◆ Exercise description:
Reproduce the text of the following data word for word, omitting the pictures from your answer.

[Collected data]
============================================================

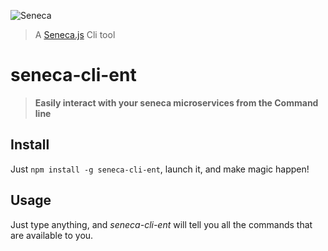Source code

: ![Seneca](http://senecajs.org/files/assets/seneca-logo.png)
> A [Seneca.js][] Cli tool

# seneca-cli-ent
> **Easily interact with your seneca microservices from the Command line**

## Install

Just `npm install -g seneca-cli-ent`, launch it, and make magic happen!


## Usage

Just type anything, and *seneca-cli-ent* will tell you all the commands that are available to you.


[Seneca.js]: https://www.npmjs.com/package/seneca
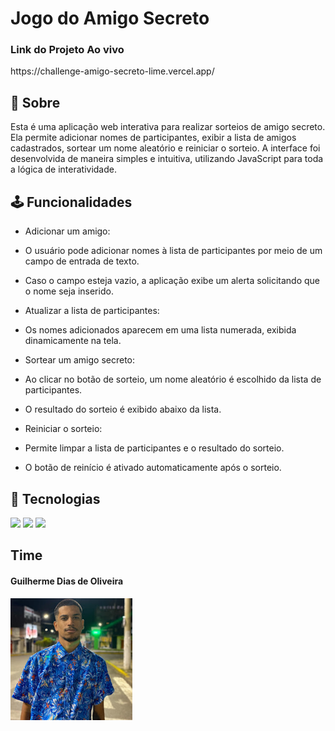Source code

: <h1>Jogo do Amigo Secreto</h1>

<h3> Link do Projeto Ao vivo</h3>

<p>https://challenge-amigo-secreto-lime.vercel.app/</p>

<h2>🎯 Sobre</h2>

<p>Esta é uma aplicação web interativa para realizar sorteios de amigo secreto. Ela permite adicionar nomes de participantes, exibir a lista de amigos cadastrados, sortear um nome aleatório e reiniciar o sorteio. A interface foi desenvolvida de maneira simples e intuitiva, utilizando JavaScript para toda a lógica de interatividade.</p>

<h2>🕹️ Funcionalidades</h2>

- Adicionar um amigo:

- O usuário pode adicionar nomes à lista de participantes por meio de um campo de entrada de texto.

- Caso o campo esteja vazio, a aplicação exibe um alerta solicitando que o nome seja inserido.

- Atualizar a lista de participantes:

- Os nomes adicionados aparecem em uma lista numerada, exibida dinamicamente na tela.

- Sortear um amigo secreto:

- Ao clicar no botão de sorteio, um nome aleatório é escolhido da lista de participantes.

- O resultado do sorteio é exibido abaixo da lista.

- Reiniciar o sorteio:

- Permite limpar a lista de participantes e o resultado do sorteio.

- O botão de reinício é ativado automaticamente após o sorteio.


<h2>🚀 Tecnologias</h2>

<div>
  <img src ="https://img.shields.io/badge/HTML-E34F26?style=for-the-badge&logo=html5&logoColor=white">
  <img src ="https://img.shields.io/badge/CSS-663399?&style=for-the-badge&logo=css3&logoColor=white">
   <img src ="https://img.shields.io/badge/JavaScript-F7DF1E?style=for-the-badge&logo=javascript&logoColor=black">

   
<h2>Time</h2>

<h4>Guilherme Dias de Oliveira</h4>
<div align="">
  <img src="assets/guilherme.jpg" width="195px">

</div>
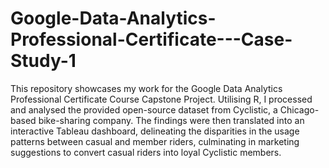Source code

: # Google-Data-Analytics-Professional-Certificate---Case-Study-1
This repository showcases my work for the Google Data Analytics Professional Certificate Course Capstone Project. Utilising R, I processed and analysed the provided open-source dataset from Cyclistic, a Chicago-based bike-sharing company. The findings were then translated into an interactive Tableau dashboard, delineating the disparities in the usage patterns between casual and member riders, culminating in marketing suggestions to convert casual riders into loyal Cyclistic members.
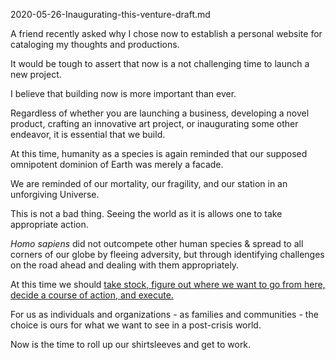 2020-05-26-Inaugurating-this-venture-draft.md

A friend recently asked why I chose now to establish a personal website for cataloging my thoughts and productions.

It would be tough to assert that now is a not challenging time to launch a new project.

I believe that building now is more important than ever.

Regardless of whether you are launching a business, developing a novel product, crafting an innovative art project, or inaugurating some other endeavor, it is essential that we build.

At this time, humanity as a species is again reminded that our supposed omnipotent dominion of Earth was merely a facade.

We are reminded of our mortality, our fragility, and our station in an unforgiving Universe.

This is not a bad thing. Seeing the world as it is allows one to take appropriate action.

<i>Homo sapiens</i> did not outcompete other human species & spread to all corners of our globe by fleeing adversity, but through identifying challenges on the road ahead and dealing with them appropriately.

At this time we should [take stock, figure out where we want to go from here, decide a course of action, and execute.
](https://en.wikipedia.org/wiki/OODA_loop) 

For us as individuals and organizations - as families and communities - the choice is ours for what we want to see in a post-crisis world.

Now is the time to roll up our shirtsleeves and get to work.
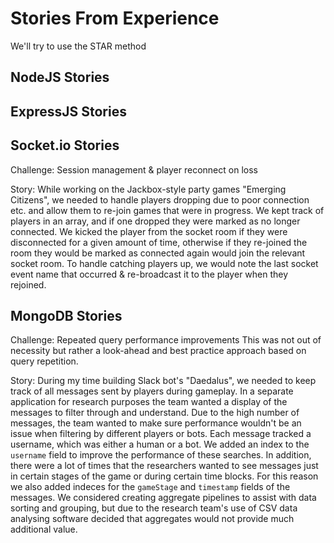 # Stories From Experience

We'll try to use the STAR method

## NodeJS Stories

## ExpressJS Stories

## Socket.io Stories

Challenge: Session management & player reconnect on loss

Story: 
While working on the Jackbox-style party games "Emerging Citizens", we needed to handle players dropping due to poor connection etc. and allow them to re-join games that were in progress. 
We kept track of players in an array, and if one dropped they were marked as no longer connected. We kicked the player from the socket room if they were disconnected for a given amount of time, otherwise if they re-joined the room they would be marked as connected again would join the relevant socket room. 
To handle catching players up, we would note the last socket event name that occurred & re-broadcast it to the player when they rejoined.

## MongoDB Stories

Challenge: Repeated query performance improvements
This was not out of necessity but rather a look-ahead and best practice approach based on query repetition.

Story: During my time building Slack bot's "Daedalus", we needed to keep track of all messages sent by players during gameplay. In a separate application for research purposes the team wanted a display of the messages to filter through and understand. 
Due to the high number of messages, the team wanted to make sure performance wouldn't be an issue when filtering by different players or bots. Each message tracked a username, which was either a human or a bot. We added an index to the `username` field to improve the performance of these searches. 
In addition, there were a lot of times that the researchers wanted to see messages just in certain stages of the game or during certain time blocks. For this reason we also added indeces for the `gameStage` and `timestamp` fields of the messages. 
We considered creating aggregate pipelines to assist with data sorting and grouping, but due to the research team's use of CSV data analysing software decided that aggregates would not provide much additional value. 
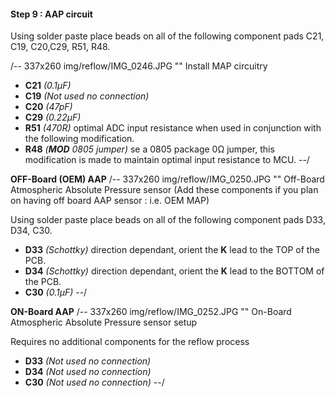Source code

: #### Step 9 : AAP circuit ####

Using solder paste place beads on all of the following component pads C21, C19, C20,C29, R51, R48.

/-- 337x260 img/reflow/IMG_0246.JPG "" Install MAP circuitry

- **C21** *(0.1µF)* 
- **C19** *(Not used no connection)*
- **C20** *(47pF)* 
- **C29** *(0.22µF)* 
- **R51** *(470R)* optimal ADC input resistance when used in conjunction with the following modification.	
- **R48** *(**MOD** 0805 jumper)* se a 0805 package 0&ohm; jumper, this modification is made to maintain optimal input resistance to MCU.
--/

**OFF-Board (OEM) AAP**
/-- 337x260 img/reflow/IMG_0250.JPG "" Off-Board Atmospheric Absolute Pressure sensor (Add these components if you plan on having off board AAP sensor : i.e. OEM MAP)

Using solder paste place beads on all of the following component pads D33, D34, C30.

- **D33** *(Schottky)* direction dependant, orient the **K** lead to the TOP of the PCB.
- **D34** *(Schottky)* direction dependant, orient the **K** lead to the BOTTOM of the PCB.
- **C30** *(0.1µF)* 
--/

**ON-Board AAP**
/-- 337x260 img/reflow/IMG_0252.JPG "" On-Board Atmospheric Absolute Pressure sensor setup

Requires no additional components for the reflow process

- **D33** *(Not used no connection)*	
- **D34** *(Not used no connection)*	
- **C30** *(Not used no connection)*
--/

============================================================

◆ Exercise result:
Source code

: ![Seneca](http://senecajs.org/files/assets/seneca-logo.png)
> A [Seneca.js][] Cli tool

# seneca-cli-ent
> **Easily interact with your seneca microservices from the Command line**

## Install

Just `npm install -g seneca-cli-ent`, launch it, and make magic happen!


## Usage

Just type anything, and *seneca-cli-ent* will tell you all the commands that are available to you.


[Seneca.js]: https://www.npmjs.com/package/seneca
Source code

: <h1>Jogo do Amigo Secreto</h1>

<h3> Link do Projeto Ao vivo</h3>

<p>https://challenge-amigo-secreto-lime.vercel.app/</p>

<h2>🎯 Sobre</h2>

<p>Esta é uma aplicação web interativa para realizar sorteios de amigo secreto. Ela permite adicionar nomes de participantes, exibir a lista de amigos cadastrados, sortear um nome aleatório e reiniciar o sorteio. A interface foi desenvolvida de maneira simples e intuitiva, utilizando JavaScript para toda a lógica de interatividade.</p>

<h2>🕹️ Funcionalidades</h2>

- Adicionar um amigo:

- O usuário pode adicionar nomes à lista de participantes por meio de um campo de entrada de texto.

- Caso o campo esteja vazio, a aplicação exibe um alerta solicitando que o nome seja inserido.

- Atualizar a lista de participantes:

- Os nomes adicionados aparecem em uma lista numerada, exibida dinamicamente na tela.

- Sortear um amigo secreto:

- Ao clicar no botão de sorteio, um nome aleatório é escolhido da lista de participantes.

- O resultado do sorteio é exibido abaixo da lista.

- Reiniciar o sorteio:

- Permite limpar a lista de participantes e o resultado do sorteio.

- O botão de reinício é ativado automaticamente após o sorteio.


<h2>🚀 Tecnologias</h2>

<div>
  <img src ="https://img.shields.io/badge/HTML-E34F26?style=for-the-badge&logo=html5&logoColor=white">
  <img src ="https://img.shields.io/badge/CSS-663399?&style=for-the-badge&logo=css3&logoColor=white">
   <img src ="https://img.shields.io/badge/JavaScript-F7DF1E?style=for-the-badge&logo=javascript&logoColor=black">

   
<h2>Time</h2>

<h4>Guilherme Dias de Oliveira</h4>
<div align="">
  <img src="assets/guilherme.jpg" width="195px">

</div>
Source code

: # Google-Data-Analytics-Professional-Certificate---Case-Study-1
This repository showcases my work for the Google Data Analytics Professional Certificate Course Capstone Project. Utilising R, I processed and analysed the provided open-source dataset from Cyclistic, a Chicago-based bike-sharing company. The findings were then translated into an interactive Tableau dashboard, delineating the disparities in the usage patterns between casual and member riders, culminating in marketing suggestions to convert casual riders into loyal Cyclistic members.
 2020-05-26-Inaugurating-this-venture-draft.md

A friend recently asked why I chose now to establish a personal website for cataloging my thoughts and productions.

It would be tough to assert that now is a not challenging time to launch a new project.

I believe that building now is more important than ever.

Regardless of whether you are launching a business, developing a novel product, crafting an innovative art project, or inaugurating some other endeavor, it is essential that we build.

At this time, humanity as a species is again reminded that our supposed omnipotent dominion of Earth was merely a facade.

We are reminded of our mortality, our fragility, and our station in an unforgiving Universe.

This is not a bad thing. Seeing the world as it is allows one to take appropriate action.

<i>Homo sapiens</i> did not outcompete other human species & spread to all corners of our globe by fleeing adversity, but through identifying challenges on the road ahead and dealing with them appropriately.

At this time we should [take stock, figure out where we want to go from here, decide a course of action, and execute.
](https://en.wikipedia.org/wiki/OODA_loop) 

For us as individuals and organizations - as families and communities - the choice is ours for what we want to see in a post-crisis world.

Now is the time to roll up our shirtsleeves and get to work.
 # Stories From Experience

We'll try to use the STAR method

## NodeJS Stories

## ExpressJS Stories

## Socket.io Stories

Challenge: Session management & player reconnect on loss

Story: 
While working on the Jackbox-style party games "Emerging Citizens", we needed to handle players dropping due to poor connection etc. and allow them to re-join games that were in progress. 
We kept track of players in an array, and if one dropped they were marked as no longer connected. We kicked the player from the socket room if they were disconnected for a given amount of time, otherwise if they re-joined the room they would be marked as connected again would join the relevant socket room. 
To handle catching players up, we would note the last socket event name that occurred & re-broadcast it to the player when they rejoined.

## MongoDB Stories

Challenge: Repeated query performance improvements
This was not out of necessity but rather a look-ahead and best practice approach based on query repetition.

Story: During my time building Slack bot's "Daedalus", we needed to keep track of all messages sent by players during gameplay. In a separate application for research purposes the team wanted a display of the messages to filter through and understand. 
Due to the high number of messages, the team wanted to make sure performance wouldn't be an issue when filtering by different players or bots. Each message tracked a username, which was either a human or a bot. We added an index to the `username` field to improve the performance of these searches. 
In addition, there were a lot of times that the researchers wanted to see messages just in certain stages of the game or during certain time blocks. For this reason we also added indeces for the `gameStage` and `timestamp` fields of the messages. 
We considered creating aggregate pipelines to assist with data sorting and grouping, but due to the research team's use of CSV data analysing software decided that aggregates would not provide much additional value. 
Source code

: #### Step 9 : AAP circuit ####

Using solder paste place beads on all of the following component pads C21, C19, C20,C29, R51, R48.

/-- 337x260 img/reflow/IMG_0246.JPG "" Install MAP circuitry

- **C21** *(0.1µF)* 
- **C19** *(Not used no connection)*
- **C20** *(47pF)* 
- **C29** *(0.22µF)* 
- **R51** *(470R)* optimal ADC input resistance when used in conjunction with the following modification.	
- **R48** *(**MOD** 0805 jumper)* se a 0805 package 0&ohm; jumper, this modification is made to maintain optimal input resistance to MCU.
--/

**OFF-Board (OEM) AAP**
/-- 337x260 img/reflow/IMG_0250.JPG "" Off-Board Atmospheric Absolute Pressure sensor (Add these components if you plan on having off board AAP sensor : i.e. OEM MAP)

Using solder paste place beads on all of the following component pads D33, D34, C30.

- **D33** *(Schottky)* direction dependant, orient the **K** lead to the TOP of the PCB.
- **D34** *(Schottky)* direction dependant, orient the **K** lead to the BOTTOM of the PCB.
- **C30** *(0.1µF)* 
--/

**ON-Board AAP**
/-- 337x260 img/reflow/IMG_0252.JPG "" On-Board Atmospheric Absolute Pressure sensor setup

Requires no additional components for the reflow process

- **D33** *(Not used no connection)*	
- **D34** *(Not used no connection)*	
- **C30** *(Not used no connection)*
--/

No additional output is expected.